Smart people do not believe in psychics, fairies or anything that can’t be touched, verified or quantified. Crazy people do. In a statistics class, I once asked if two tarot card readers turned over 8 of 10 of the same cards, wouldn’t that be an inter-rater reliability of .80 or 80%? I was told that good graduate students do not believe in psychics or card players.

How could I have backed into a course on shamanism? Why did this happen? How does Shamanism really work? I have more questions than answers. In truth, the weekend workshops featured the Medicine Wheel of the Q’ero of Peru and they were fascinating. My teacher led us on meditations where we met spiritual figures, our ancestors and ourselves in the future. These meditations were way more fascinating than anything I have ever read, seen on TV or in movies. They were also more useful; my Italian grandfather told me to get rid of all the stuff (“all that shit”) I have in storage that I am paying to store.

Since then, when I meet people and they tell me about a health problem, I see pictures. I assume I see what the problem looks like in the spiritual realm. What do the pictures mean? What am I supposed to do with the information? Should I offer to help? Can I help?

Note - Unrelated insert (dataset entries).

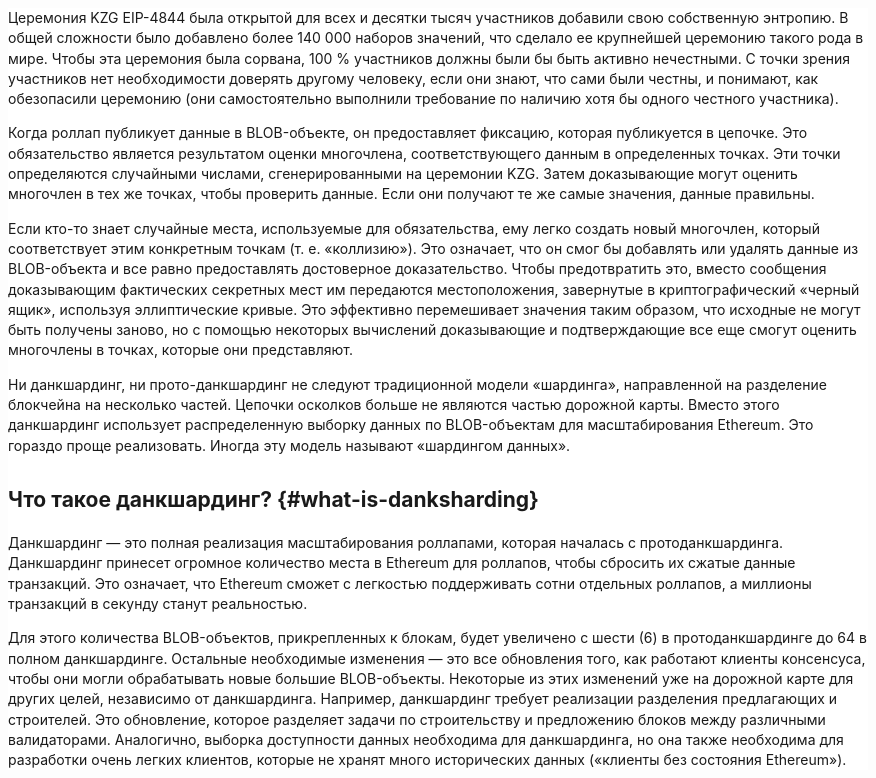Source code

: Церемония KZG EIP-4844 была открытой для всех и десятки тысяч участников добавили свою собственную энтропию. В общей сложности было добавлено более 140 000 наборов значений, что сделало ее крупнейшей церемонию такого рода в мире. Чтобы эта церемония была сорвана, 100 % участников должны были бы быть активно нечестными. С точки зрения участников нет необходимости доверять другому человеку, если они знают, что сами были честны, и понимают, как обезопасили церемонию (они самостоятельно выполнили требование по наличию хотя бы одного честного участника).

<ExpandableCard title="Для чего используется случайный номер с церемонии KZG?" eventCategory="/roadmap/danksharding" eventName="clicked why is the random number from the KZG ceremony used for?">

Когда роллап публикует данные в BLOB-объекте, он предоставляет фиксацию, которая публикуется в цепочке. Это обязательство является результатом оценки многочлена, соответствующего данным в определенных точках. Эти точки определяются случайными числами, сгенерированными на церемонии KZG. Затем доказывающие могут оценить многочлен в тех же точках, чтобы проверить данные. Если они получают те же самые значения, данные правильны.

</ExpandableCard>

<ExpandableCard title="Почему случайные данные KZG должны оставаться в секрете?" eventCategory="/roadmap/danksharding" eventName="clicked why does the KZG random data have to stay secret?">

Если кто-то знает случайные места, используемые для обязательства, ему легко создать новый многочлен, который соответствует этим конкретным точкам (т. е. «коллизию»). Это означает, что он смог бы добавлять или удалять данные из BLOB-объекта и все равно предоставлять достоверное доказательство. Чтобы предотвратить это, вместо сообщения доказывающим фактических секретных мест им передаются местоположения, завернутые в криптографический «черный ящик», используя эллиптические кривые. Это эффективно перемешивает значения таким образом, что исходные не могут быть получены заново, но с помощью некоторых вычислений доказывающие и подтверждающие все еще смогут оценить многочлены в точках, которые они представляют.

</ExpandableCard>

<Alert variant="error" className="mb-8">
  Ни данкшардинг, ни прото-данкшардинг не следуют традиционной модели «шардинга», направленной на разделение блокчейна на несколько частей. Цепочки осколков больше не являются частью дорожной карты. Вместо этого данкшардинг использует распределенную выборку данных по BLOB-объектам для масштабирования Ethereum. Это гораздо проще реализовать. Иногда эту модель называют «шардингом данных».
</Alert>

## Что такое данкшардинг? {#what-is-danksharding}

Данкшардинг — это полная реализация масштабирования роллапами, которая началась с протоданкшардинга. Данкшардинг принесет огромное количество места в Ethereum для роллапов, чтобы сбросить их сжатые данные транзакций. Это означает, что Ethereum сможет с легкостью поддерживать сотни отдельных роллапов, а миллионы транзакций в секунду станут реальностью.

Для этого количества BLOB-объектов, прикрепленных к блокам, будет увеличено с шести (6) в протоданкшардинге до 64 в полном данкшардинге. Остальные необходимые изменения — это все обновления того, как работают клиенты консенсуса, чтобы они могли обрабатывать новые большие BLOB-объекты. Некоторые из этих изменений уже на дорожной карте для других целей, независимо от данкшардинга. Например, данкшардинг требует реализации разделения предлагающих и строителей. Это обновление, которое разделяет задачи по строительству и предложению блоков между различными валидаторами. Аналогично, выборка доступности данных необходима для данкшардинга, но она также необходима для разработки очень легких клиентов, которые не хранят много исторических данных («клиенты без состояния Ethereum»).
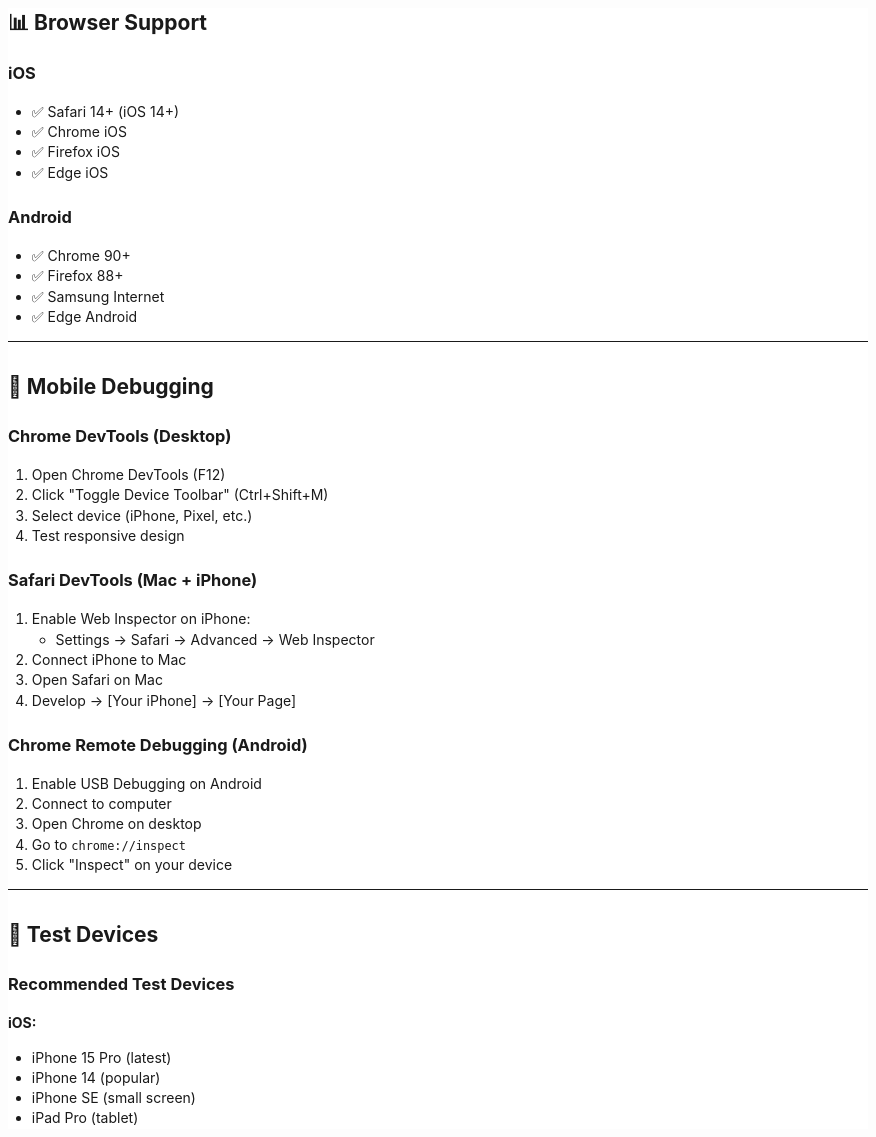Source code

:
## 📊 Browser Support

### iOS
- ✅ Safari 14+ (iOS 14+)
- ✅ Chrome iOS
- ✅ Firefox iOS
- ✅ Edge iOS

### Android
- ✅ Chrome 90+
- ✅ Firefox 88+
- ✅ Samsung Internet
- ✅ Edge Android

---

## 🔧 Mobile Debugging

### Chrome DevTools (Desktop)
1. Open Chrome DevTools (F12)
2. Click "Toggle Device Toolbar" (Ctrl+Shift+M)
3. Select device (iPhone, Pixel, etc.)
4. Test responsive design

### Safari DevTools (Mac + iPhone)
1. Enable Web Inspector on iPhone:
   - Settings → Safari → Advanced → Web Inspector
2. Connect iPhone to Mac
3. Open Safari on Mac
4. Develop → [Your iPhone] → [Your Page]

### Chrome Remote Debugging (Android)
1. Enable USB Debugging on Android
2. Connect to computer
3. Open Chrome on desktop
4. Go to `chrome://inspect`
5. Click "Inspect" on your device

---

## 📱 Test Devices

### Recommended Test Devices

**iOS:**
- iPhone 15 Pro (latest)
- iPhone 14 (popular)
- iPhone SE (small screen)
- iPad Pro (tablet)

Would you risk looking crazy to help another?

How do problems in the spiritual realm manifest in the physical realm? I am only a student of shamanism, can I really make a difference?

In 2003, I saw a deer that my dog did not notice. The deer turned to look at me from what looked like ten feet away. He was my call to a spiritual path. This is my journey. 

PS. I believe in fairies. They keep my garden and houseplants alive.